The decision is an interesting one that will probably end up only having limited geographical import legally. Still, it does deal a blow to the PR campaign that Bitcoin has been trying to mount ever since the crypto-currency got associated with Silk Road's illicit criminal activity.
The Florida case arises out of charges of conspiracy. Michell Espinoza was charged with crimes related to conspiracy to sell $1,500 in Bitcoins to undercover detectives who told Espinoza during their operation that they intended to use the money to purchase stolen credit cards. Under Florida law, one is guilty of money laundering if he or she knowingly participates in a "financial transaction" that promotes illegal activity.
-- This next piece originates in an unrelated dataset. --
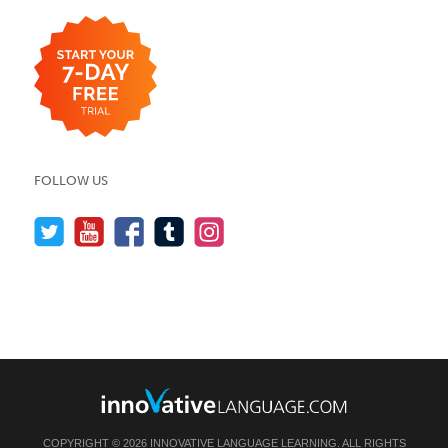
FOLLOW US
COPYRIGHT © 2026 INNOVATIVE LANGUAGE LEARNING. ALL RIGHTS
The issue of Espinoza's mens rea is hardly in dispute. What is in dispute, however, is whether or not a sale of Bitcoins can be considered a financial transaction. According to judge Pooler, it isn't. Why? Because in her opinion, Bitcoin is not a currency. And the definition of "money" is crucial in making the law Espinoza was charged with stick.
No surprise, Espinoza's lawyer was happy. And there are those who feel that the decision is incongruous because it should not matter if Bitcoins are currency or not, despite being the medium of choice for libertarians, anarchists, and big-time criminals.
But the judge's decision was well thought out. The way the word "promote" as used within the law was indeed vague, as the judge found. This raises its own constitutional issues. Still, one has to wonder how criminals will fare when the applicable Florida laws are being used in charging those who engage in electronic-money fraud?